THE CITY EDITOR and I were to confer about the story the next morning after the photos of the doctored document were available for a look-see. But, alas, the next morning found hundreds of us union workers at the Newhouse-owned morning Oregonian and the locally-owned afternoon Oregon Journal on strike and picketing the Oregonian at 1320 SW Broadway St. and the Journal at 800 SW Front Ave. As we picketed, I asked the photographer where his roll of film was containing our Monday afternoon get-together at the elections office. He said he'd left it in the darkroom and that it probably would be tossed out by the photogs working there behind the picket line. A couple weeks later the county commissioners decided against overturning the county planning commissioners on Al Winter's attempt to install a mobile home park in Southwest Portland.

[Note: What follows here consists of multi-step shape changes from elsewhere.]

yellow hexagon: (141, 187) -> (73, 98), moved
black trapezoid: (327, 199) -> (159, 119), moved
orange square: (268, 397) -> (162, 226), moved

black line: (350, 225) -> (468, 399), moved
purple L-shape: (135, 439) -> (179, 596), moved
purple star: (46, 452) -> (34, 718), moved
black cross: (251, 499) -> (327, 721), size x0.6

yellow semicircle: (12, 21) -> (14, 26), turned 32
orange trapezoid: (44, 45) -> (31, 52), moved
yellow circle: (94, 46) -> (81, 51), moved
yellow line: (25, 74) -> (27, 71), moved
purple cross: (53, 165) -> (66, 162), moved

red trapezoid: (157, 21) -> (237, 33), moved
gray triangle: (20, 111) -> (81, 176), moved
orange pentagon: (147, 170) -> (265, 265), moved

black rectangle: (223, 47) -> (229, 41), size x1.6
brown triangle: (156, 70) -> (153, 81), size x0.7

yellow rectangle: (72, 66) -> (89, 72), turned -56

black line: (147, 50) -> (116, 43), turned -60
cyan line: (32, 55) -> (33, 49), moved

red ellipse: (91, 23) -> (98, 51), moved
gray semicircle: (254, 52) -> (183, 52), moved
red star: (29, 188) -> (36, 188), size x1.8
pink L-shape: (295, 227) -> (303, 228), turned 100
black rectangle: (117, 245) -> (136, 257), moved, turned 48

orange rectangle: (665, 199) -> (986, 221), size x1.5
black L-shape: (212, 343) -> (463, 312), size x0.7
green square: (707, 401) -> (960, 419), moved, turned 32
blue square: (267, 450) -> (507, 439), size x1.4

LABOR HISTORIAN Michael Munk of Portland spotlighted a greedy example of corporate welfare in a recent letter to the editor published in the Oregonian newspaper. Munk, who returned home a decade ago after retiring as a professor at Rutgers University in New Jersey, had this to say: "Multnomah County property owners ought to be skeptical of their elected leaders' desperate rush to grant another subsidy to that Gresham chip factory.

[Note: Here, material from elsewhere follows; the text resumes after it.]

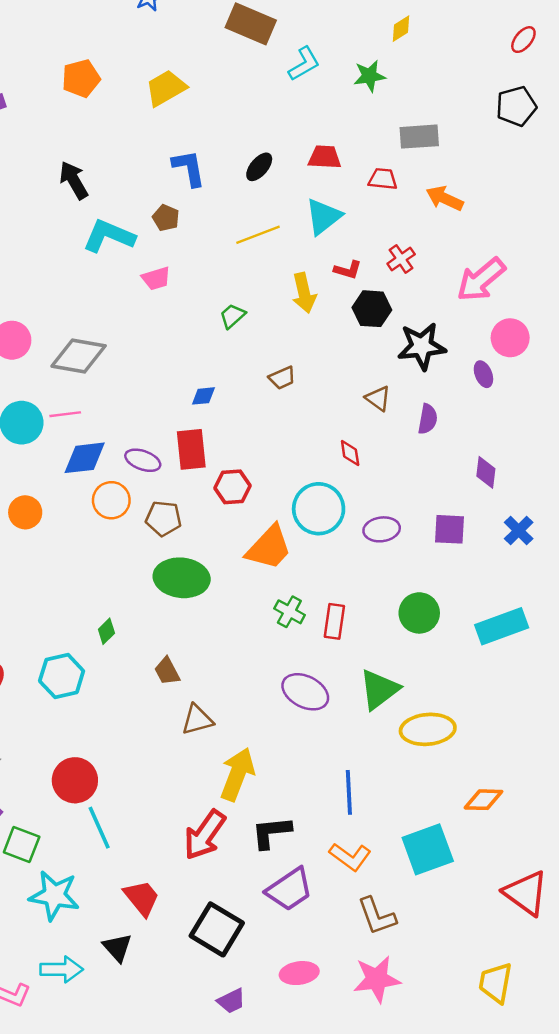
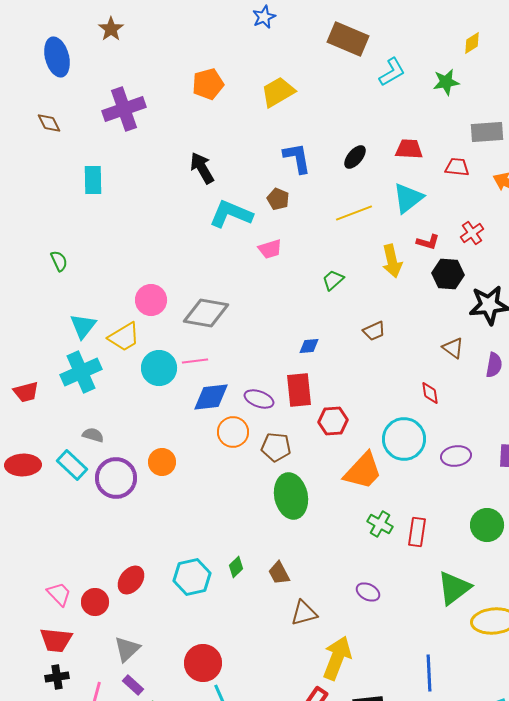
orange circle: (25, 512) -> (162, 462), moved
green ellipse: (182, 578) -> (291, 496), turned 72
green diamond: (106, 631) -> (236, 567), moved
purple ellipse: (305, 692) -> (368, 592), moved, size x0.6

"Only a few years ago, they granted tax breaks to Fujitsu, which promptly reneged on its job creation promises and then dumped 670 workers out on the street. Fujitsu is even stiffing us on the subsidized $10 million tax bill it still owes.

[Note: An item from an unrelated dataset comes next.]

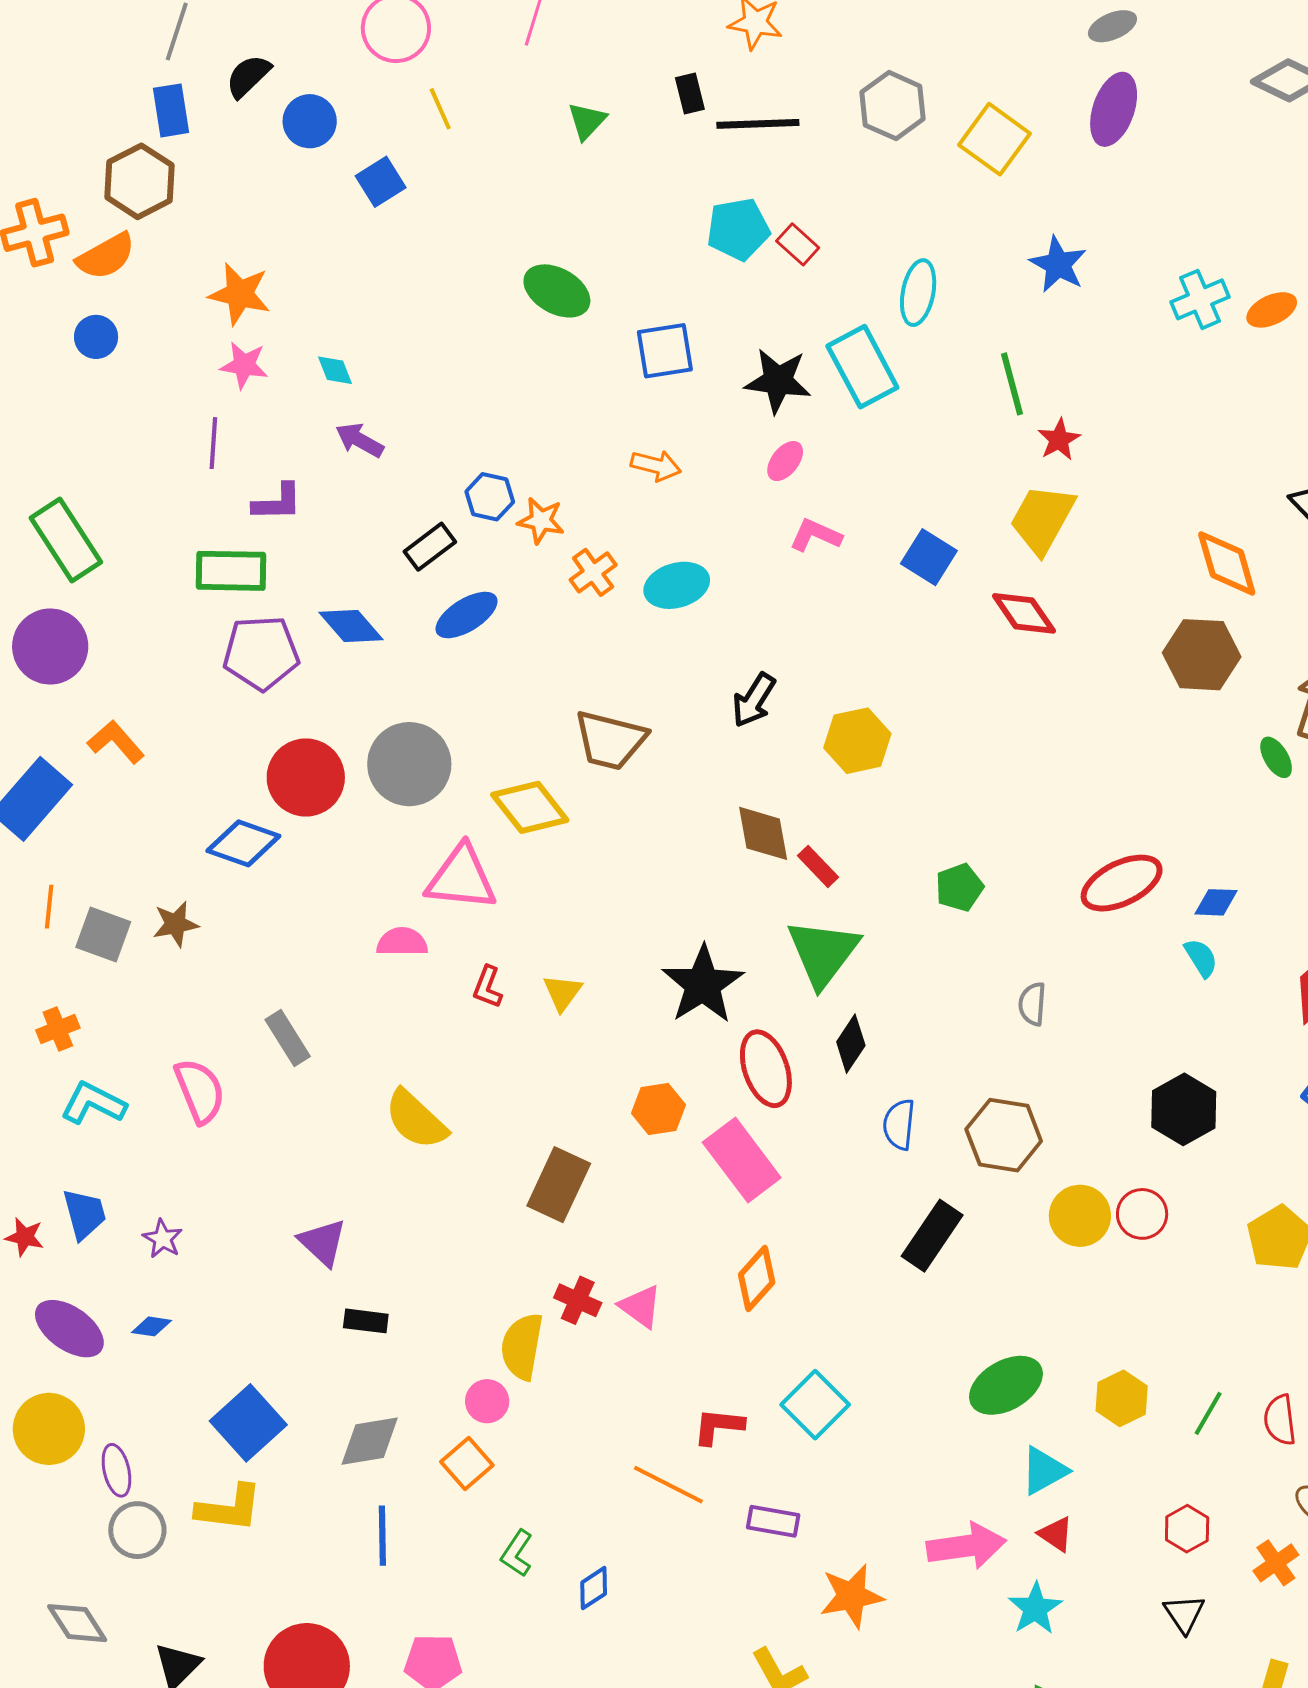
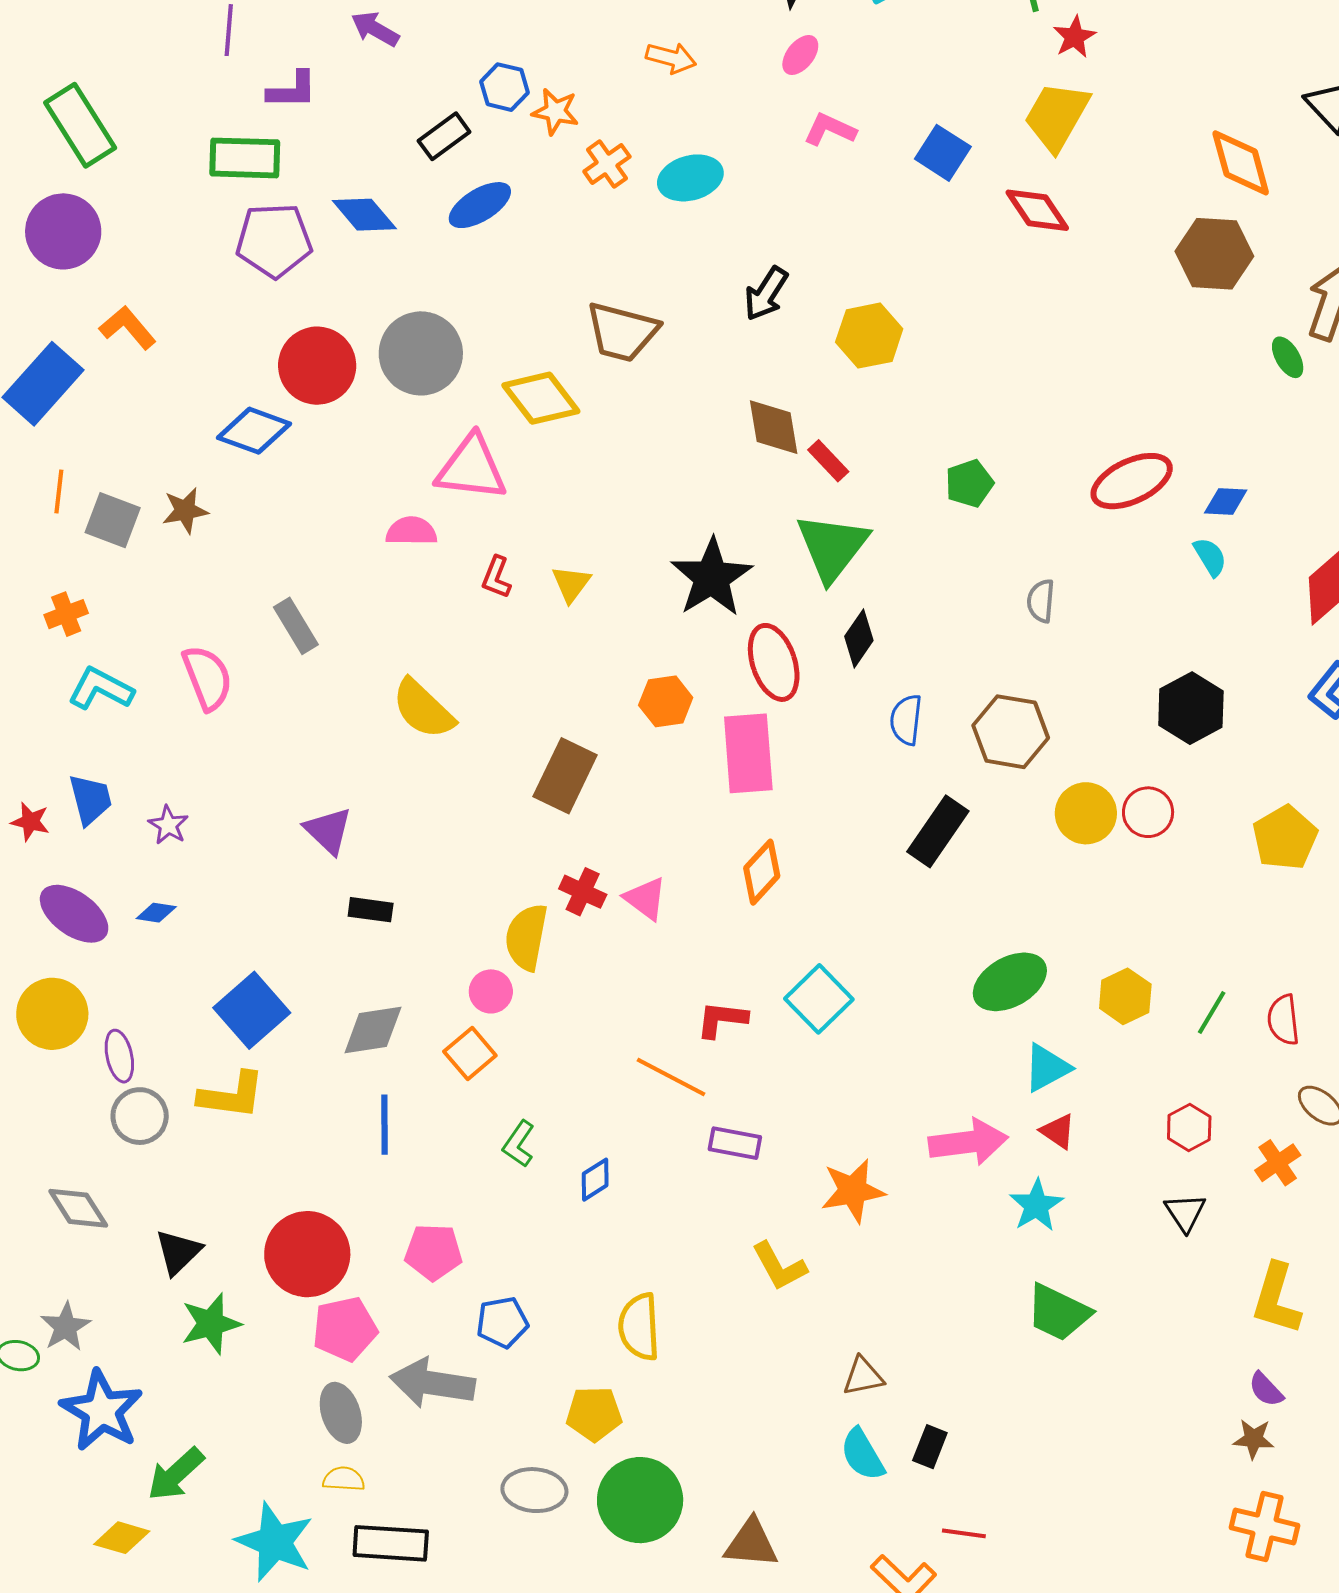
pink rectangle: (742, 1160) -> (748, 753), turned 32
purple rectangle: (773, 1521) -> (735, 1143), moved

"NOW THE SAME 'pro-growth' politicians are rushing to grant Microchip Technologies another $21 million that it demands as its price to provide only 60 jobs in the old plant until 'the economy spurs enough demand.'

"The Arizona outfit isn't satisfied that it is already getting a bargain - a billion-dollar manufacturing facility for only $185 million - so it is trying to blackmail our scared politicians by telling them it won't make the purchase without the additional subsidy.

"The proponents of this kind of corporate welfare argue that other states and communities compete with one another over who will provide the biggest subsidies. Let them.

"BUT TAXPAYERS who still believe in the 'free enterprise' system resent such manipulation of the market for private profit."

The national AFL-CIO is campaigning for corporate accountability. In line with that goal, corporations should be held accountable for paying their fair share of taxes instead of demanding tax breaks from impoverished local and state governments. With the revenue-starved State of Oregon and schools, cities and counties statewide slashing services, companies that don't want to pay their fair share of taxes should be ashamed of themselves. The 2003 Oregon Legislature should increase corporate income taxes to the same percentage level paid by private individuals.

Or even higher.


WILLIAM P. TROTTER'S FAMILY asked the NW Labor Press to publish a belated notice of his death. A 60-year member of the United Association of Plumbers & Pipefitters, he died at age 87 on Sept. 14, 2001 in Oregon. He worked out of Portland Plumbers Local 51 for many years and was on its Executive Board. After Local 51 and Steamfitters Local 235 were combined into UA Local 290, now based in Tualatin, his membership was transferred to the new local. His son, Bruce Trotter, who also belongs to Local 290, said his father had followed his own father, Clarence (Casey) B. Trotter, into the plumbing trade after the family moved from Mississippi to the Northwest where Casey helped in the construction of Longview, Washington.

William Trotter was instrumental as a Local 51 board member in establishing a health and welfare fund and in working for fair and safe working conditions, his son said. A major project William worked on was being the plumbing supervisor on the construction of the Lloyd Center on Portland's east side over four decades ago.